Throughout ''In Spite of Wishing and Wanting,'' a high-energy mixed-media production strong on primal screams and fierce physicality, the experimental Belgian choreographer Wim Vandekeybus and the American art-rock composer David Byrne manage to say something powerful about nonverbal expression.

Talk is a major component of the two-hour piece, presented by the choreographer's troupe, Ultima Vez, on Tuesday night as part of the opening of Lincoln Center Festival 2000. Yet what is not said is the subliminal theme of the evening. Mr. Vandekeybus wonders how our innermost desires and wishes can be communicated, and the entire production seems to embody this difficulty.

''In Spite'' is not for those who do not care to see raw material left deliberately raw by a highly controlling director and choreographer. The piece does not breathe with the mind-boggling spontaneity that brought Mr. Vandekeybus triumphantly to New York in 1987 with his first work, ''What the Body Does not Remember.''

But anything he does is of compelling interest, and those who wish to see something original, if uneven, will be rewarded tonight and tomorrow at La Guardia High School, 100 Amsterdam Avenue, at 64th Street. On Tuesday ''In Spite of Wishing and Wanting'' received a delirious reception from a young audience.

From his earlier preoccupation with the power of instinct in human behavior, Mr. Vandekeybus has moved on to the more familiar territory of the subconscious. As men gallop around the stage and paw like horses, as a pillow explodes and scatters its feathers in the air, as a blind performer (the remarkable Said Gharbi) is totally integrated into an all-male cast that leaps, rolls, butts heads and engages in an intricate series of hand thrusts and parries, the entire evening takes on the aura of a purposefully incoherent fantasy.

The atmosphere is not dreamlike, although the ruling conceit in many images holds that our innermost wishes are hidden in our dreams. In a stunning passage, occasionally reprised, the men, in sarilike skirts with torsos bare, strike sculptural poses as sleeping figures. They stand and sit, with a head resting on an arm or behind a neck, elbow bent.

At its deepest, the piece has a Goyaesque dimension. Like the choreographer Anne Teresa De Keersmaeker and Jan Fabre, who is more concerned with dance theater, Mr. Vandekeybus came out of a Flemish experimental scene, working with textless movement-theater.

It may be a stretch to remember that Spain once ruled Flanders. But within this highly structured piece, in which even roars and growls have clear parameters, there is a plunge into the irrational. Goya warned darkly of the flight of reason; Mr. Vandekeybus accepts it as a part of life, even as a dubious liberation.

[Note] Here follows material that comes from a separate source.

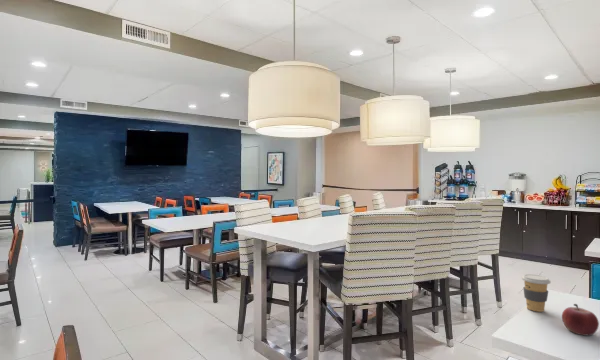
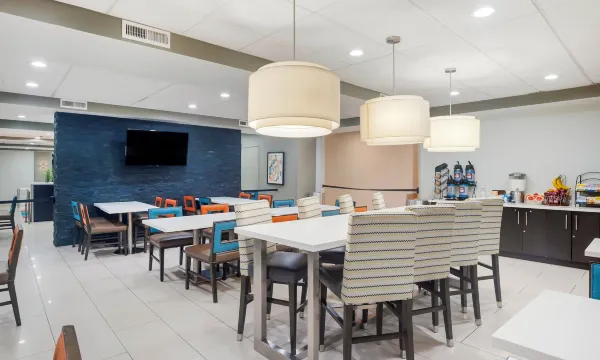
- coffee cup [521,273,552,313]
- fruit [561,303,600,336]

Mr. Byrne's score, which includes the sound effects he calls ambient sound, offers a strong pulse, and its vocal fragments seem to lure the listener into a wind tunnel. It serves its purpose.

The often complex choreography is the strongest part of the piece. In a work that wrestles with how to express desires, the dancing does so better than the text recited onstage by the performers or the dialogue in two badly made films, inspired by the short stories of the Argentine writer Julio Cortazar. The films, shown on a screen lowered onto the stage, focus on a man who sells homilies so people can convey their desires or their putative last words. The buyers are incapable of uttering them without his help.

But animals are unfettered in this respect, and the image of men pretending to be wild horses sets the tone of the piece. Mr. Vandekeybus spends a bit too much time snorting and throwing his head back, and excess is the word for the scene in which a wild boy, free but noisy, is tamed. By contrast socialization is brilliantly described when 10 men match two halves of oranges and pair off when the halves fit: two halves of a platonic ideal in an image that is less than erotic.

The narrative thread is carried by Benoit Gob, who speaks in French and English of childhood fantasies that were quelled because they were on too grand a scale. Dancers accuse one another of stealing their desires. Mr. Gharbi, a Moroccan living in Belgium, speaks in Arabic, and the multinational cast reflects the desires of those who migrate from southern climes to countries like Belgium. Yes, they desire a better life. Reality intrudes upon fantasy.

The admirable performers include Nordine Benchorf, Jordi Gali Melendez, German Jauregui Allue, Juha-Pekka Marsalo, Igor Paszkiewicz, Ali Salmi, Giovanni Scarcella, Piotr Torzawa Giro and Gavin Webber.